Assignment: Print each entry in full, word for word, with no pictures in the result.

Exercise data:
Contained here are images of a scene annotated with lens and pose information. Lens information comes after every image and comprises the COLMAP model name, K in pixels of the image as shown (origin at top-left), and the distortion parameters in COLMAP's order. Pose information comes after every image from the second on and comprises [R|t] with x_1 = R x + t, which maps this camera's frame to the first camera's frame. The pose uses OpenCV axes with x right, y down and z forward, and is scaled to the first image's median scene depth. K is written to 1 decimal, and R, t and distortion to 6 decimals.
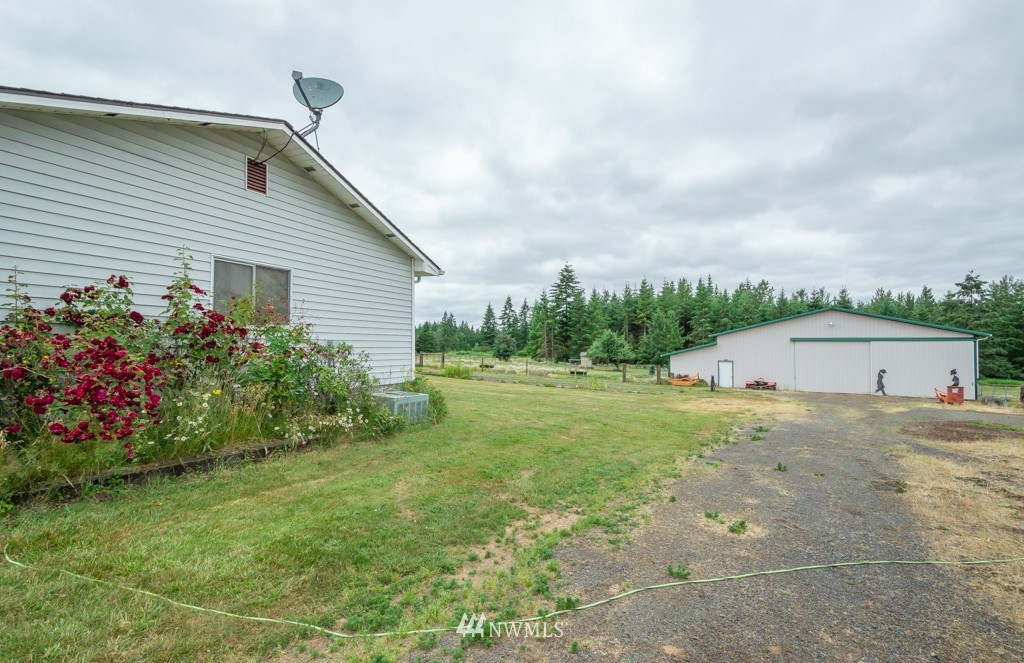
lens RADIAL K [[447.3, 0, 509.5], [0, 447.3, 339.1], [0, 0, 1]] dist [-0.011573, -0.000703]
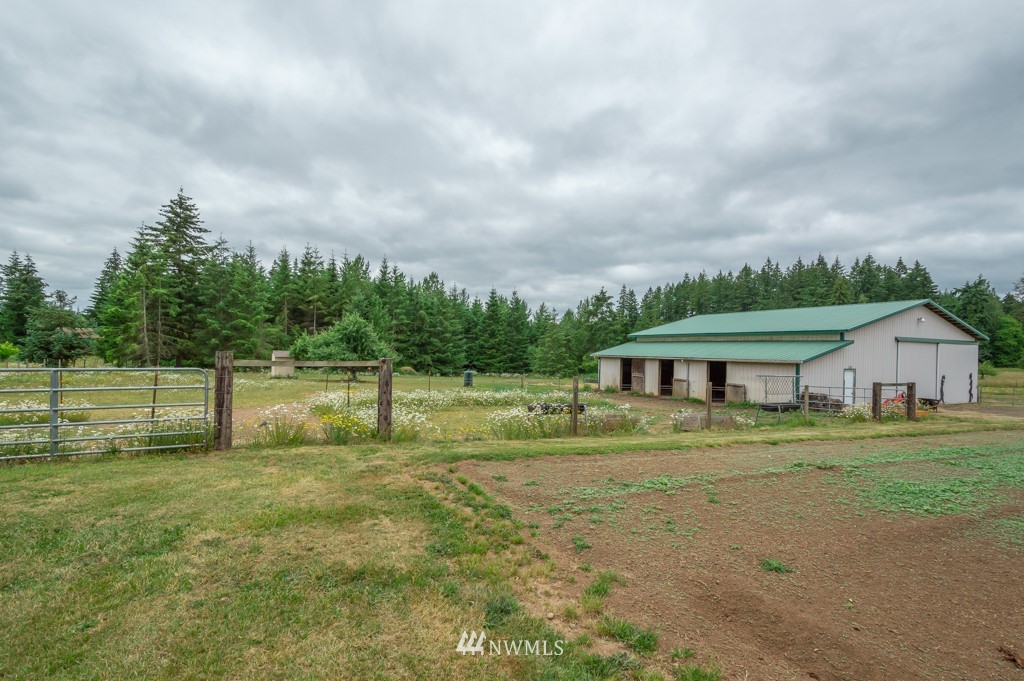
lens RADIAL K [[453.3, 0, 514.1], [0, 453.3, 351.5], [0, 0, 1]] dist [0.004752, -0.000012]
pose [[0.564380, 0.000787, 0.825515, -0.121839], [-0.029718, 0.999371, 0.019365, 0.008753], [-0.824980, -0.035462, 0.564048, 0.364891]]
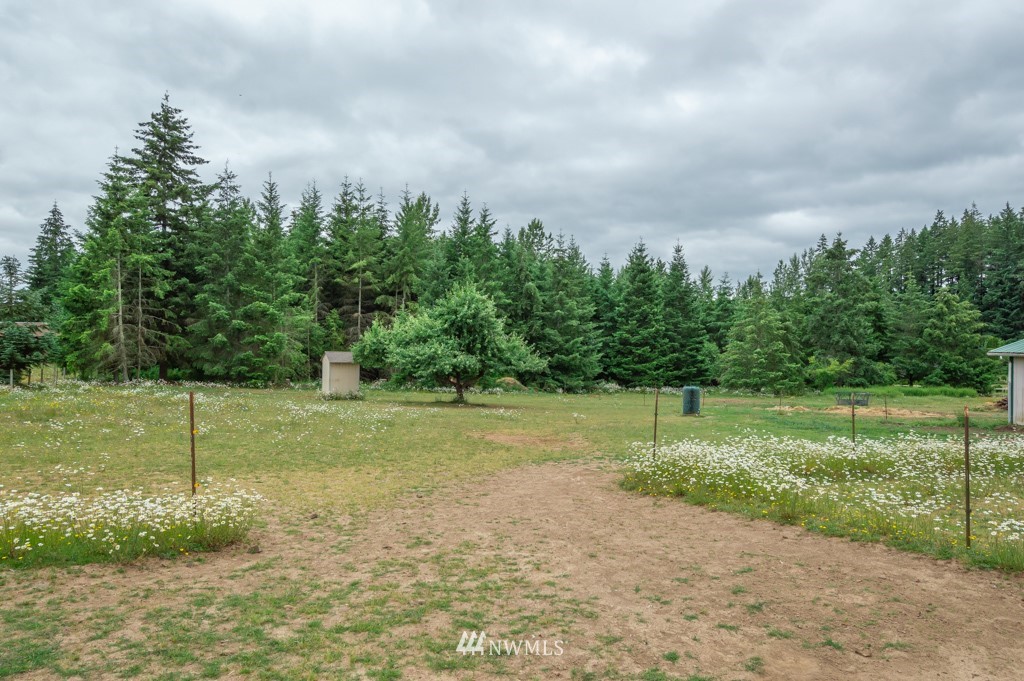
lens RADIAL K [[719.7, 0, 509.7], [0, 719.7, 343.0], [0, 0, 1]] dist [-0.001825, -0.002023]
pose [[0.675607, 0.003011, 0.737256, -0.120914], [-0.016419, 0.999805, 0.010963, 0.012606], [-0.737079, -0.019512, 0.675525, 0.464227]]
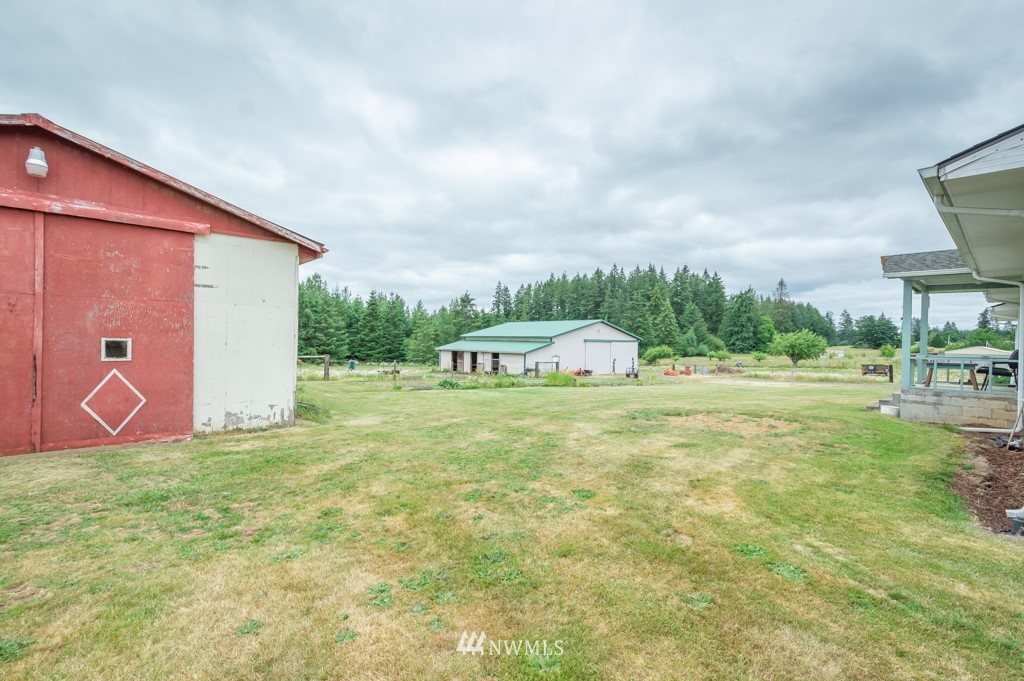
lens RADIAL K [[453.3, 0, 515.8], [0, 453.3, 343.9], [0, 0, 1]] dist [0.004752, -0.000012]
pose [[0.341066, -0.006698, 0.940016, -0.282947], [-0.030331, 0.999376, 0.018126, -0.002426], [-0.939550, -0.034694, 0.340650, 0.233234]]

Problem solution:
Contained here are images of a scene annotated with lens and pose information. Lens information comes after every image and comprises the COLMAP model name, K in pixels of the image as shown (origin at top-left), and the distortion parameters in COLMAP's order. Pose information comes after every image from the second on and comprises [R|t] with x_1 = R x + t, which maps this camera's frame to the first camera's frame. The pose uses OpenCV axes with x right, y down and z forward, and is scaled to the first image's median scene depth. K is written to 1 decimal, and R, t and distortion to 6 decimals.
lens RADIAL K [[447.3, 0, 509.5], [0, 447.3, 339.1], [0, 0, 1]] dist [-0.011573, -0.000703]
lens RADIAL K [[453.3, 0, 514.1], [0, 453.3, 351.5], [0, 0, 1]] dist [0.004752, -0.000012]
pose [[0.564380, 0.000787, 0.825515, -0.121839], [-0.029718, 0.999371, 0.019365, 0.008753], [-0.824980, -0.035462, 0.564048, 0.364891]]
lens RADIAL K [[719.7, 0, 509.7], [0, 719.7, 343.0], [0, 0, 1]] dist [-0.001825, -0.002023]
pose [[0.675607, 0.003011, 0.737256, -0.120914], [-0.016419, 0.999805, 0.010963, 0.012606], [-0.737079, -0.019512, 0.675525, 0.464227]]
lens RADIAL K [[453.3, 0, 515.8], [0, 453.3, 343.9], [0, 0, 1]] dist [0.004752, -0.000012]
pose [[0.341066, -0.006698, 0.940016, -0.282947], [-0.030331, 0.999376, 0.018126, -0.002426], [-0.939550, -0.034694, 0.340650, 0.233234]]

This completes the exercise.